## Required work:
Pull from the data below each line where the word "DataWidth" occurs, and copy it.

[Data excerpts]
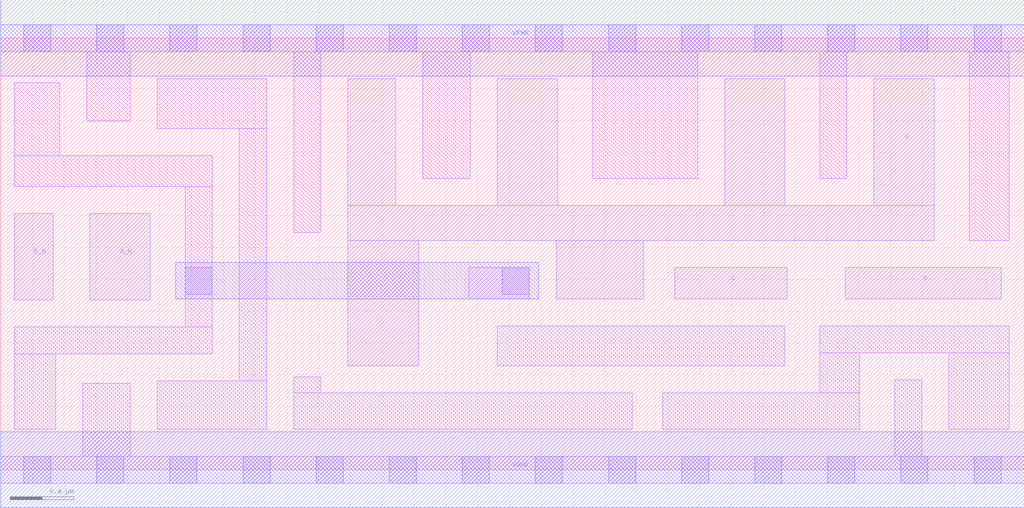
<source format=lef>
# Copyright 2020 The SkyWater PDK Authors
#
# Licensed under the Apache License, Version 2.0 (the "License");
# you may not use this file except in compliance with the License.
# You may obtain a copy of the License at
#
#     https://www.apache.org/licenses/LICENSE-2.0
#
# Unless required by applicable law or agreed to in writing, software
# distributed under the License is distributed on an "AS IS" BASIS,
# WITHOUT WARRANTIES OR CONDITIONS OF ANY KIND, either express or implied.
# See the License for the specific language governing permissions and
# limitations under the License.
#
# SPDX-License-Identifier: Apache-2.0

VERSION 5.7 ;
BUSBITCHARS "[]" ;
DIVIDERCHAR "/" ;
PROPERTYDEFINITIONS
  MACRO maskLayoutSubType STRING ;
  MACRO prCellType STRING ;
  MACRO originalViewName STRING ;
END PROPERTYDEFINITIONS
MACRO sky130_fd_sc_hdll__nand4bb_2
  ORIGIN  0.000000  0.000000 ;
  CLASS CORE ;
  SYMMETRY X Y R90 ;
  SIZE  6.440000 BY  2.720000 ;
  SITE unithd ;
  PIN A_N
    ANTENNAGATEAREA  0.138600 ;
    DIRECTION INPUT ;
    USE SIGNAL ;
    PORT
      LAYER li1 ;
        RECT 0.560000 1.070000 0.940000 1.615000 ;
    END
  END A_N
  PIN B_N
    ANTENNAGATEAREA  0.138600 ;
    DIRECTION INPUT ;
    USE SIGNAL ;
    PORT
      LAYER li1 ;
        RECT 0.085000 1.070000 0.330000 1.615000 ;
    END
  END B_N
  PIN C
    ANTENNAGATEAREA  0.555000 ;
    DIRECTION INPUT ;
    USE SIGNAL ;
    PORT
      LAYER li1 ;
        RECT 4.240000 1.075000 4.950000 1.275000 ;
    END
  END C
  PIN D
    ANTENNAGATEAREA  0.555000 ;
    DIRECTION INPUT ;
    USE SIGNAL ;
    PORT
      LAYER li1 ;
        RECT 5.315000 1.075000 6.295000 1.275000 ;
    END
  END D
  PIN Y
    ANTENNADIFFAREA  1.368000 ;
    DIRECTION OUTPUT ;
    USE SIGNAL ;
    PORT
      LAYER li1 ;
        RECT 2.185000 0.655000 2.630000 1.445000 ;
        RECT 2.185000 1.445000 5.875000 1.665000 ;
        RECT 2.185000 1.665000 2.485000 2.465000 ;
        RECT 3.125000 1.665000 3.505000 2.465000 ;
        RECT 3.495000 1.075000 4.045000 1.445000 ;
        RECT 4.555000 1.665000 4.935000 2.465000 ;
        RECT 5.495000 1.665000 5.875000 2.465000 ;
    END
  END Y
  PIN VGND
    DIRECTION INOUT ;
    USE GROUND ;
    PORT
      LAYER met1 ;
        RECT 0.000000 -0.240000 6.440000 0.240000 ;
    END
  END VGND
  PIN VNB
    DIRECTION INOUT ;
    USE GROUND ;
    PORT
    END
  END VNB
  PIN VPB
    DIRECTION INOUT ;
    USE POWER ;
    PORT
    END
  END VPB
  PIN VPWR
    DIRECTION INOUT ;
    USE POWER ;
    PORT
      LAYER met1 ;
        RECT 0.000000 2.480000 6.440000 2.960000 ;
    END
  END VPWR
  OBS
    LAYER li1 ;
      RECT 0.000000 -0.085000 6.440000 0.085000 ;
      RECT 0.000000  2.635000 6.440000 2.805000 ;
      RECT 0.085000  0.255000 0.345000 0.730000 ;
      RECT 0.085000  0.730000 1.330000 0.900000 ;
      RECT 0.085000  1.785000 1.330000 1.980000 ;
      RECT 0.085000  1.980000 0.370000 2.440000 ;
      RECT 0.515000  0.085000 0.815000 0.545000 ;
      RECT 0.540000  2.195000 0.815000 2.635000 ;
      RECT 0.985000  0.255000 1.675000 0.560000 ;
      RECT 0.985000  2.150000 1.675000 2.465000 ;
      RECT 1.160000  0.900000 1.330000 1.785000 ;
      RECT 1.500000  0.560000 1.675000 2.150000 ;
      RECT 1.845000  0.255000 3.975000 0.485000 ;
      RECT 1.845000  0.485000 2.015000 0.585000 ;
      RECT 1.845000  1.495000 2.015000 2.635000 ;
      RECT 2.655000  1.835000 2.955000 2.635000 ;
      RECT 2.945000  1.075000 3.325000 1.275000 ;
      RECT 3.125000  0.655000 4.935000 0.905000 ;
      RECT 3.725000  1.835000 4.385000 2.635000 ;
      RECT 4.165000  0.255000 5.405000 0.485000 ;
      RECT 5.155000  0.485000 5.405000 0.735000 ;
      RECT 5.155000  0.735000 6.345000 0.905000 ;
      RECT 5.155000  1.835000 5.325000 2.635000 ;
      RECT 5.625000  0.085000 5.795000 0.565000 ;
      RECT 5.965000  0.255000 6.345000 0.735000 ;
      RECT 6.095000  1.445000 6.345000 2.635000 ;
    LAYER mcon ;
      RECT 0.145000 -0.085000 0.315000 0.085000 ;
      RECT 0.145000  2.635000 0.315000 2.805000 ;
      RECT 0.605000 -0.085000 0.775000 0.085000 ;
      RECT 0.605000  2.635000 0.775000 2.805000 ;
      RECT 1.065000 -0.085000 1.235000 0.085000 ;
      RECT 1.065000  2.635000 1.235000 2.805000 ;
      RECT 1.160000  1.105000 1.330000 1.275000 ;
      RECT 1.525000 -0.085000 1.695000 0.085000 ;
      RECT 1.525000  2.635000 1.695000 2.805000 ;
      RECT 1.985000 -0.085000 2.155000 0.085000 ;
      RECT 1.985000  2.635000 2.155000 2.805000 ;
      RECT 2.445000 -0.085000 2.615000 0.085000 ;
      RECT 2.445000  2.635000 2.615000 2.805000 ;
      RECT 2.905000 -0.085000 3.075000 0.085000 ;
      RECT 2.905000  2.635000 3.075000 2.805000 ;
      RECT 3.155000  1.105000 3.325000 1.275000 ;
      RECT 3.365000 -0.085000 3.535000 0.085000 ;
      RECT 3.365000  2.635000 3.535000 2.805000 ;
      RECT 3.825000 -0.085000 3.995000 0.085000 ;
      RECT 3.825000  2.635000 3.995000 2.805000 ;
      RECT 4.285000 -0.085000 4.455000 0.085000 ;
      RECT 4.285000  2.635000 4.455000 2.805000 ;
      RECT 4.745000 -0.085000 4.915000 0.085000 ;
      RECT 4.745000  2.635000 4.915000 2.805000 ;
      RECT 5.205000 -0.085000 5.375000 0.085000 ;
      RECT 5.205000  2.635000 5.375000 2.805000 ;
      RECT 5.665000 -0.085000 5.835000 0.085000 ;
      RECT 5.665000  2.635000 5.835000 2.805000 ;
      RECT 6.125000 -0.085000 6.295000 0.085000 ;
      RECT 6.125000  2.635000 6.295000 2.805000 ;
    LAYER met1 ;
      RECT 1.100000 1.075000 3.385000 1.305000 ;
  END
  PROPERTY maskLayoutSubType "abstract" ;
  PROPERTY prCellType "standard" ;
  PROPERTY originalViewName "layout" ;
END sky130_fd_sc_hdll__nand4bb_2
END LIBRARY

</source>
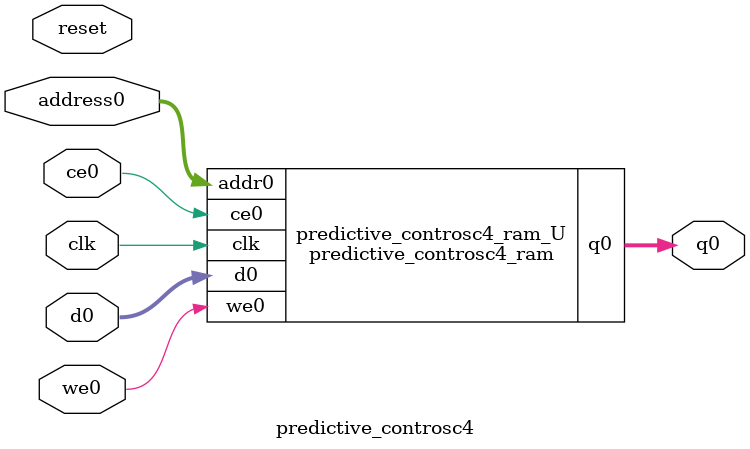
<source format=v>
`timescale 1 ns / 1 ps
module predictive_controsc4_ram (addr0, ce0, d0, we0, q0,  clk);

parameter DWIDTH = 32;
parameter AWIDTH = 5;
parameter MEM_SIZE = 32;

input[AWIDTH-1:0] addr0;
input ce0;
input[DWIDTH-1:0] d0;
input we0;
output reg[DWIDTH-1:0] q0;
input clk;

(* ram_style = "block" *)reg [DWIDTH-1:0] ram[0:MEM_SIZE-1];




always @(posedge clk)  
begin 
    if (ce0) 
    begin
        if (we0) 
        begin 
            ram[addr0] <= d0; 
        end 
        q0 <= ram[addr0];
    end
end


endmodule

`timescale 1 ns / 1 ps
module predictive_controsc4(
    reset,
    clk,
    address0,
    ce0,
    we0,
    d0,
    q0);

parameter DataWidth = 32'd32;
parameter AddressRange = 32'd32;
parameter AddressWidth = 32'd5;
input reset;
input clk;
input[AddressWidth - 1:0] address0;
input ce0;
input we0;
input[DataWidth - 1:0] d0;
output[DataWidth - 1:0] q0;



predictive_controsc4_ram predictive_controsc4_ram_U(
    .clk( clk ),
    .addr0( address0 ),
    .ce0( ce0 ),
    .we0( we0 ),
    .d0( d0 ),
    .q0( q0 ));

endmodule


</source>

## Answer below:
parameter DataWidth = 32'd32;
input[DataWidth - 1:0] d0;
output[DataWidth - 1:0] q0;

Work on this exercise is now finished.